- _Requirement_: Select each line of the data below that contains the string "Heart", and reproduce those lines in full.

- _Excerpted records_:
»»
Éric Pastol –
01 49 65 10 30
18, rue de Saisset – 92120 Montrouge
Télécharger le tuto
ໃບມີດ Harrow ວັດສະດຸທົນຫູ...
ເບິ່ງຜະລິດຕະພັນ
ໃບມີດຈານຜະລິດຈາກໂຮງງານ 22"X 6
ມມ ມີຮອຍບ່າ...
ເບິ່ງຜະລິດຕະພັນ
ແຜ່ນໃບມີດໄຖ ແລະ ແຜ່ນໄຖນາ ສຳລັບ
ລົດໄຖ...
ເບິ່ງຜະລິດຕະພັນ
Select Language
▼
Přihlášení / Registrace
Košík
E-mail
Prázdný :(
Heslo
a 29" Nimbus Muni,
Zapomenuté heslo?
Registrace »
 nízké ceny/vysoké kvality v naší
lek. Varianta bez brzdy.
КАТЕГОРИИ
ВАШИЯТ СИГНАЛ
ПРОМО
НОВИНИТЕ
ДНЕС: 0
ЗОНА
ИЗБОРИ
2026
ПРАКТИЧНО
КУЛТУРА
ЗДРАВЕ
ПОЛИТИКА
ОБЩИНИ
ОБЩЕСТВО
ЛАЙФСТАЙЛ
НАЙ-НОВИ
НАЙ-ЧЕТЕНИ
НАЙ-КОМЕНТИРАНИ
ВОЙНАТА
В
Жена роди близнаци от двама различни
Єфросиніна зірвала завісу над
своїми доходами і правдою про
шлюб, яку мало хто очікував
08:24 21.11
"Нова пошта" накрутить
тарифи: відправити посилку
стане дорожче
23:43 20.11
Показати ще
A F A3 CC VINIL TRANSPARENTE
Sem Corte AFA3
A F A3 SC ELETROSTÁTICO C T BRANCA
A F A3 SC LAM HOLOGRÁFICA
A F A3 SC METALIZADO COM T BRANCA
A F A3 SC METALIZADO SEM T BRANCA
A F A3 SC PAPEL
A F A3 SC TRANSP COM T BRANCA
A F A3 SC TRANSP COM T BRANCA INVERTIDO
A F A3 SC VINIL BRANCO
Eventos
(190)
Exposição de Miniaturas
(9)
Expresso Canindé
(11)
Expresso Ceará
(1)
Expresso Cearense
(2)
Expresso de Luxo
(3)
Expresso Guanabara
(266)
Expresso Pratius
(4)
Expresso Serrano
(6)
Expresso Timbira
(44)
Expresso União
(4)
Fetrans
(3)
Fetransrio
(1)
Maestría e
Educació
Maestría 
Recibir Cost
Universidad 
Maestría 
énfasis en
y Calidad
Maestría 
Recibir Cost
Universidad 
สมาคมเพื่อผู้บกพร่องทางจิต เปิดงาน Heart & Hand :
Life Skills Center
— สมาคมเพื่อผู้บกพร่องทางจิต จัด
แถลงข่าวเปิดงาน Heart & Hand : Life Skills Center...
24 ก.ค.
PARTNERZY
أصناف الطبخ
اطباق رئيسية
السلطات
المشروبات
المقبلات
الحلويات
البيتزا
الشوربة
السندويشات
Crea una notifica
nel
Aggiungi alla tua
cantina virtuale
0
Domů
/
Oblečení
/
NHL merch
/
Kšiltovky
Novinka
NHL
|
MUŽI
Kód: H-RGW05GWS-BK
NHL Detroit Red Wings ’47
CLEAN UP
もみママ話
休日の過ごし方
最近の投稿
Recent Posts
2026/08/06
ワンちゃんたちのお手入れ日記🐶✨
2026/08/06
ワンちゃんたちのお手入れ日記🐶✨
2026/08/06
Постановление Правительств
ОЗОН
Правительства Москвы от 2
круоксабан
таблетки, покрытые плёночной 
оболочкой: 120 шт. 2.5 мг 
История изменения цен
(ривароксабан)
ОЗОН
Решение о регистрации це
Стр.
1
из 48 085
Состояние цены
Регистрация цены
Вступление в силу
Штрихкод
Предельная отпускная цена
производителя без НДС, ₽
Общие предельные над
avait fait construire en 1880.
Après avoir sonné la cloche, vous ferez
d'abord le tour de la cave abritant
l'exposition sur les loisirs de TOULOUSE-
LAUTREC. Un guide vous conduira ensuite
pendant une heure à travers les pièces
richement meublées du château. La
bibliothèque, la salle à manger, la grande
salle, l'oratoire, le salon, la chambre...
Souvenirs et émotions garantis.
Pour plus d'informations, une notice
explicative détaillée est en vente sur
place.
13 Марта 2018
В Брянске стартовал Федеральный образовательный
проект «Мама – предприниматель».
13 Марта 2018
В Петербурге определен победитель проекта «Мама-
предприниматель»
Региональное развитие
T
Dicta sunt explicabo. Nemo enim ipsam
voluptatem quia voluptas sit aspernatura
««
- _Response to the task_:
สมาคมเพื่อผู้บกพร่องทางจิต เปิดงาน Heart & Hand :
แถลงข่าวเปิดงาน Heart & Hand : Life Skills Center...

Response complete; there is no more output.